Oren Safdie set to debut his latest play in Arkansas

The Canadian-American-Israeli playwright has penned 'Things to Do in Munich' - a dark comedy about absurd bureaucracy and antisemitism in Germany in the 1970s

Kris Isham (right) and Anna Peterson appear in a rehearsal for the play 'Things to Do in Munich' by Oren Safdie (photo credit: ARKANSAS PUBLIC THEATRE)
Kris Isham (right) and Anna Peterson appear in a rehearsal for the play 'Things to Do in Munich' by Oren Safdie
(photo credit: ARKANSAS PUBLIC THEATRE)
This fall, the Arkansas Public Theater in Rogers, Arkansas, is staging three productions. Andrew Lloyd Webber's Sunset Boulevard, Barbara Robinson's The Best Christmas Pageant Ever, and the world premiere of a play by Canadian-American-Israeli playwright Oren Safdie about antisemitism in Germany in the 1970s. 
Safdie, born in Montreal to famed Israeli architect Moshe Safdie, is aware that Rogers, Arkansas - population 65,000 - is an unlikely locale for the premiere of Things To Do in Munich. But for him it was the right decision. 
"It's nice to come to a town where a play opening feels like a happening of the whole region," said Safdie in a recent interview with The Jerusalem Post. In somewhere like New York or London, "you're one of a thousand plays opening there." Plus, he said, the theater community there has been very welcoming and open-minded.

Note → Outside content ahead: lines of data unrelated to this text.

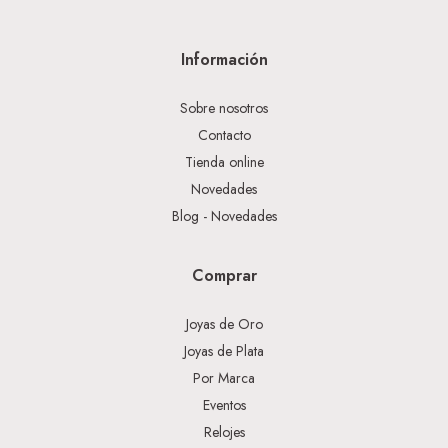
Información
Sobre nosotros
Contacto
Tienda online
Novedades
Blog - Novedades
Comprar
Joyas de Oro
Joyas de Plata
Por Marca
Eventos
Relojes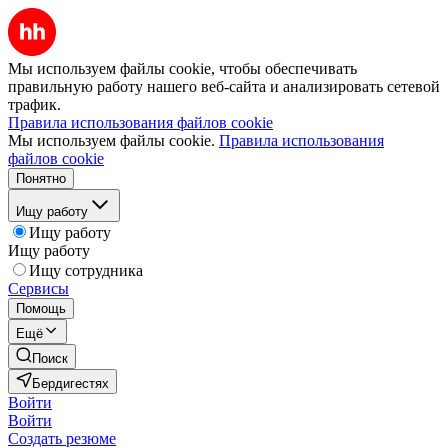
Мы используем файлы cookie, чтобы обеспечивать
правильную работу нашего веб-сайта и анализировать сетевой
трафик.
Правила использования файлов cookie
Мы используем файлы cookie.
Правила использования
файлов cookie
Понятно
Ищу работу
Ищу работу
Ищу работу
Ищу сотрудника
Сервисы
Помощь
Ещё
Поиск
Бердигестях
Войти
Войти
Создать резюме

In 2012, he premiered his play Checks and Balances, a comedy about a music student, at the very same theater. 
"I'm really astounded by the sophistication there," he said. "They're building up their arts scene." 
Things to Do in Munich will open on November 2 at the 250-seat historic Victory Theater. The play, set in 1974, follows the story of Sheldon, a middle aged Jewish accountant who tries to fulfill his mother's last wishes, and brings her ashes to Munich to be reunited with his father, who was killed in the Holocaust. But at every step of the way, Sheldon encounters obstacles and absurdist misdirections.  
"When I write something I feel like I have to have this direct feeling for it," said Safdie, whose mother was a Polish Holocaust survivor. "For me, Germany and Poland were places my mother would never go and I felt the same way, and I grew up with this feeling." 
But in 2000, Safdie visited Germany for the first time, in part due to an unending curiosity about the place.  
"The normalcy of everything struck me," he said. "Whether I was looking for it or not, it was a little odd, the whole experience of being on the train - and somebody said 'oh, this was the same train [to Dachau], the same train tracks, the same everything.' You walk and it's just a town." 
Safdie combined his experiences in Germany with a few stories he heard from friends over the years - including one who visited Germany to trace the story of his Holocaust survivor mother. The municipality had a block on giving out any information because "they had still been sending out notices from an electric bill that wasn't paid for 60 years ago" - when his family was forced out of their home in the Holocaust. Another story involved somebody stopped at border customs "trying to bring in the ashes of their parents," said Safdie. He first penned the story that became Things to Do in Munich as a film script, many years ago when "the emotions were sort of raw, and I felt I wanted to write something about that." More recently he turned it into a play, and is excited to see it premiere in Arkansas next month. 
Over the years, Safdie has seen many of his plays gain both critical and commercial success. Private Jokes, Public Places deals with the insider world of architecture, and Safdie was surprised to see how much attention it received. He was less surprised at the buzz around 2014's Unseamly - the thinly veiled story of workplace sexual harassment allegations against American Apparel CEO Dov Charney - Safdie's first cousin. The play opened a few years before the #MeToo movement hit its stride, but Safdie thinks it played a role nevertheless. 

Stay updated with the latest news!

Subscribe to The Jerusalem Post Newsletter


"I think it played its moment, I think it had an impact," he said. But he's not the sure the play would still get staged today. "In the play I try to lay out both sides and that's not very popular to do right now," he said. "It's hard to write something in this environment and not be accused of taking the right side." 
Safdie never shies away from tackling controversial topics. Last year his play, Mr. Goldberg Goes to Tel Aviv saw its world premiere in Montreal. The satire tells the story of a gay Jewish Canadian man who travels to Tel Aviv to offer a blistering criticism of the Israeli government. But he never quite gets out of his hotel room, as the Israeli-Palestinian conflict comes straight to him. Safdie said he's setting his sites on producing on a movie version of Mr. Goldberg Goes to Tel Aviv, filmed in the Jewish state, which should have a small budget since "it's all set in one hotel in Tel Aviv."
While he writes a lot about Israel and the Jewish Diaspora, "I've always had some difficulty having my plays produced in so-called Jewish theaters," he said, noting why he sometimes turns to more surprising locations, including Arkansas. 
 
"I see myself as a neutral writer," he said. "But many theaters - not just Jewish - if you write about contemporary Israel, things that are even-handed have a hard time getting produced."